"Barack believes that we must fight for the world as it should be, a world where together we work to reverse discriminatory laws," she said at a Manhattan fundraiser for the Democratic National Committee's Gay and Lesbian Leadership Council.
Michelle Obama also drew a connection between the struggles for gay rights and civil rights.
"We are all only here because of those who marched and bled and died, from Selma to Stonewall, in the pursuit of a more perfect union," she said at the event, held days before the anniversary of the 1969 Stonewall riots between gays and New York police, and the city's annual gay pride parade.
"The world as it is should be one that rejects discrimination of all kinds," she said.
Now, since I was born in the Soviet Union and I was abused for it all growing up in America, racism and bigotry are two things that really get under my skin. Still, comparing and equating the civil rights movement with equality for gays and lesbians is a dicey proposition that opens up all sorts of Pandora's boxes.
First, unlike women, African Americans and other minorities, homosexuality is a behavior. If that is protected, then I want protection for being loud, since I have that tendency. When someone says they want behavior to have equal protection, I ask under what circumstances.
The bottom line is that the homosexual lifestyle is inherently unequal. Children cannot be created through homosexual relationships, and this makes them inherently unequal. Generally, when someone says homosexuality equality they mean on marriage. Of course, you can't have equality on two lifestyles that are inherently unequal. Furthermore, if the gay lifestyle is treated equally, then it can also naturally lead to having it given equal treatment in education. It is this sort of political correctness that has spawned an explosion of schools that insist on teaching their students about the gay lifestyle equally.

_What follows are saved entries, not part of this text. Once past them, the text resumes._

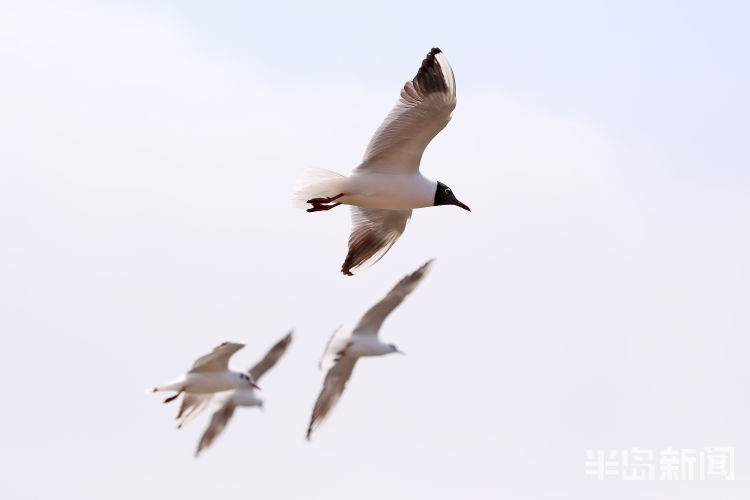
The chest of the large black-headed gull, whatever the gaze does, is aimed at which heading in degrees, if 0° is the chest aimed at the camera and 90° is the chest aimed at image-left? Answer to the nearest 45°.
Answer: approximately 270°

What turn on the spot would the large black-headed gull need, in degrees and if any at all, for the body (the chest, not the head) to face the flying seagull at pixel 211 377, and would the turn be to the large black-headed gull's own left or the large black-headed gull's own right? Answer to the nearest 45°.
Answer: approximately 135° to the large black-headed gull's own left

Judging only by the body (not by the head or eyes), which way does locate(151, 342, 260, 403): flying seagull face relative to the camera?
to the viewer's right

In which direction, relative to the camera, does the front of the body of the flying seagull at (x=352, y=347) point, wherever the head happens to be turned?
to the viewer's right
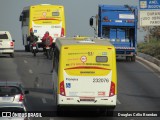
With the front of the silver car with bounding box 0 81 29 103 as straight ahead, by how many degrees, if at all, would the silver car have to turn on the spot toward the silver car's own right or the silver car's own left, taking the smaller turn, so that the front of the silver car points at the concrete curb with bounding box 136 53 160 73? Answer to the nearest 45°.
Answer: approximately 45° to the silver car's own right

Equality could also be applied to the workplace, lodging and in school. Laws like ENDA attempt to create such equality.
The Employment Non-Discrimination Act (ENDA), is a proposed U.S. federal law that would prohibit discrimination against employees on the basis of sexual orientation
While the first bill on the subject of sexual orientation discrimination was introduced in Congress in 1974, the first bill using the current title of "Employment Non-Discrimination Act" was introduced in 1996, failing in the Senate by a 49-50 vote.
The most recent version of the bill, introduced by Representative Frank, no longer includes language regarding protections for transgender people and has been protested by many LGBT rights organizations in the United States, with the exception of the Human Rights Campaign.
Laws like ENDA are, in my opinion, well meaning and compassionate but also misguided. The reality is that sexuality is a private matter. It has no place in the workplace or any other public forum. It is no less appropriate for a heterosexual to flaunt their sexuality than it is for a homosexual to do it. A homosexual only needs protection if they are flaunting their sexuality inappropriately. Thus, protection to homosexuals in the workplace creates protections for publicizing a private act.
On many levels there are parallels between the bigotry that many minorities went through and the bigotry that homosexuals continue to go through. While I am sympathetic to their plight, I don't believe the answer is to legislate equality. Once behavior and especially sexuality is all given equal treatment, then we are ignoring the inherent inequality in the behavior. Furthermore, it opens up a Pandora's box to protect all sorts of behavior.
I think it is a noble goal to have a society where everyone is treated equally, no matter their sexual orientation, however when a politician makes equality of sexuality a platform, I am concerned by what specifically that means.